As it turns out, no it wasn’t. I was wrong. Flat out wrong.

Why It Can Work

No one believes that a fifty yard walk to the mailbox is an achievement equal to running a marathon. But if you make that walk every day for a year, you’ll have walked ten miles that you wouldn’t have walked otherwise. Will you lose fifty pounds doing this? No. But here’s the thing, you’re not going to lose fifty pounds running a marathon either. (Trust me, I’ve tried.)

But what you will get out of that walk to the mailbox, far more than any immediate physical benefit, is a mental boost. All of this starts in your head. And even if that one tiny, three-minute, everybody-gets-a-trophy walk only burns two lousy calories, it mentally aligns you for the next challenge. Take the stairs instead of the elevator. Grab an apple instead of a cookie. Missed your workout? So what. Life happens. Hit the gym tomorrow. Or Saturday.

In short, it’s a psychological device for defeating your defeatist attitude. “I’ll never walk a marathon therefore I will just sit here and eat chips and salsa the rest of my life” becomes “I may not be able to walk a marathon, but I will walk to the mailbox. And if I do that, then hell if I’m going to void the whole experience with a donut. And if I can resist a donut temptation then I can basically do anything.”

The Book

Oh yeah! I almost forgot I was supposed to be reviewing the book. Please don’t let me get off track like that again.

So when I first heard about Carla & Roni’s book deal, three things sprang to mind:

  1. I’m so happy for them!
  2. No I’m not. I WANT A BOOK DEAL.
  3. Wait. A book? The entire concept is six succinct words. What more needs to be said?

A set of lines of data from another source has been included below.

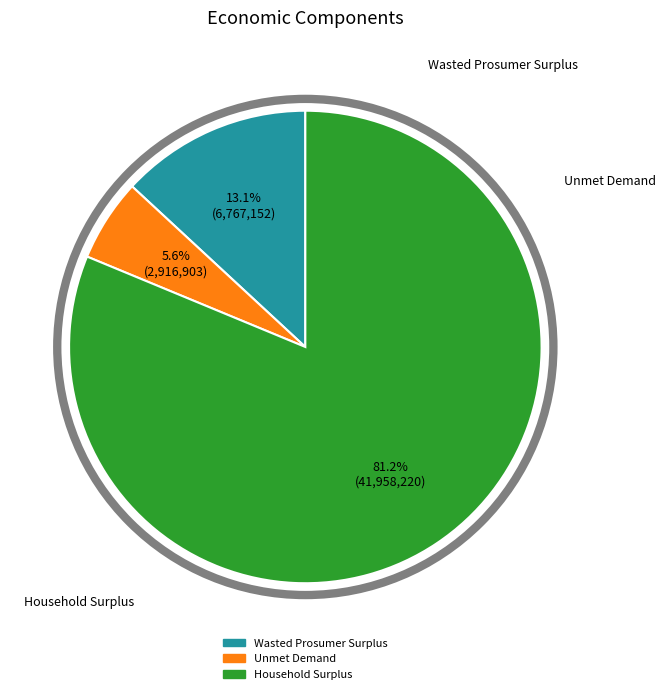

True or false: Wasted Prosumer Surplus accounts for 13% of the total.

True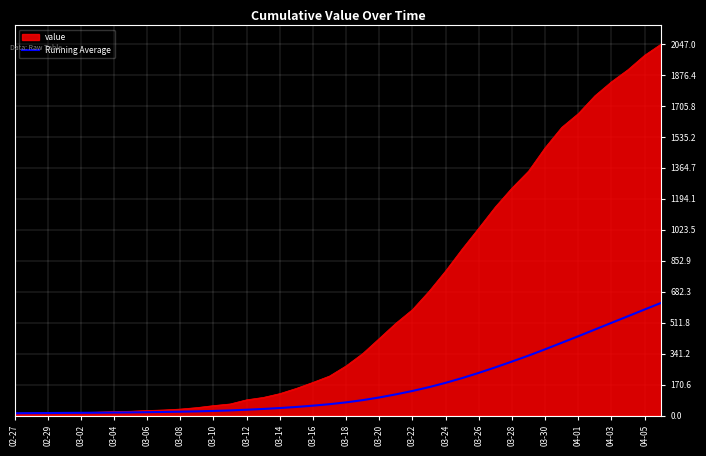

Does the chart display data point markers on the line(s)?

No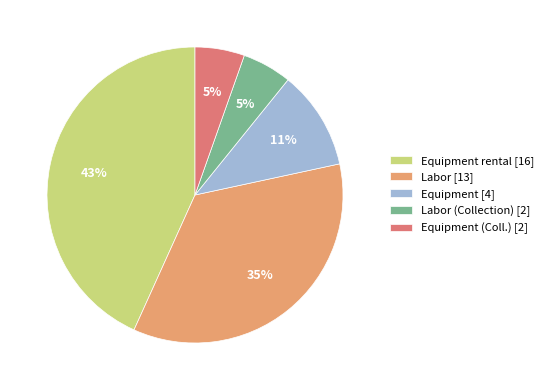

To the nearest percent, what portion does Labor (Collection) [2] represent?

5%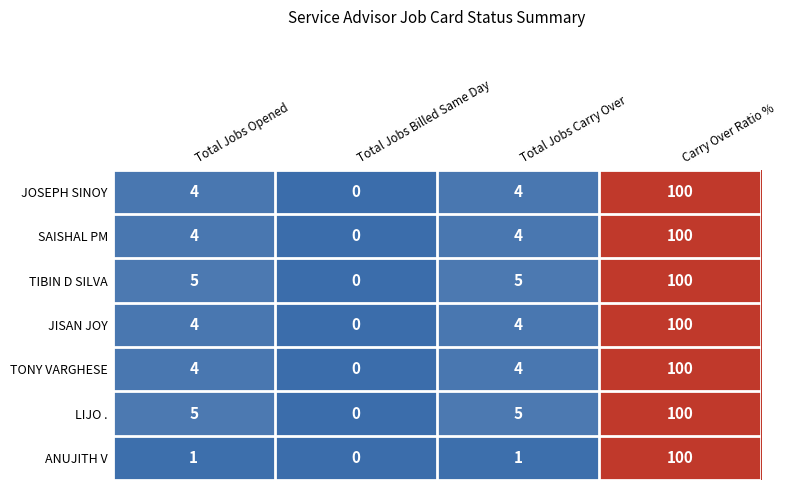

What is the highest value of the TONY VARGHESE series?

100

I admit I was initially concerned this might turn out to be a funny two-minute Saturday Night Live sketch that got stretched into an awful 110-minute film. It’s not. Because even though six words says it all, the book helps you properly internalize what those six words mean. For my sci-fi fans out there, the book helps you grok wycwyc.

As I read through the book, I began adding bookmarks on chapters I wanted to come back and read again later. But around halfway through I realized how pointless this exercise was as I’d basically bookmarked every single chapter. To me, that’s a good sign.

I used to call my own book an “anti-diet” book. I never meant that it was against dieting, per se. I just meant it was the opposite of a diet book. Although written in a completely different style (and with a completely different purpose), wycwyc is nonetheless written in the same spirit. You won’t find a strict diet plan or exercise program. Don’t expect a silver bullet or magic pill. It’s a book full of common sense and lifestyle secrets hidden in plain sight. The book is like the Pet Rock. You finish it and think, “Huh, why didn’t I think of that?”

But you didn’t. Neither did I. Carla and Roni did, so go buy it and read it and learn from it. Don’t allow the big things to get you down. Do allow the little things add up. And proudly take that walk to the mailbox each day.

Just don’t celebrate your small victories with a trip to the pizza buffet because that will never work. (Trust me, I’ve tried.)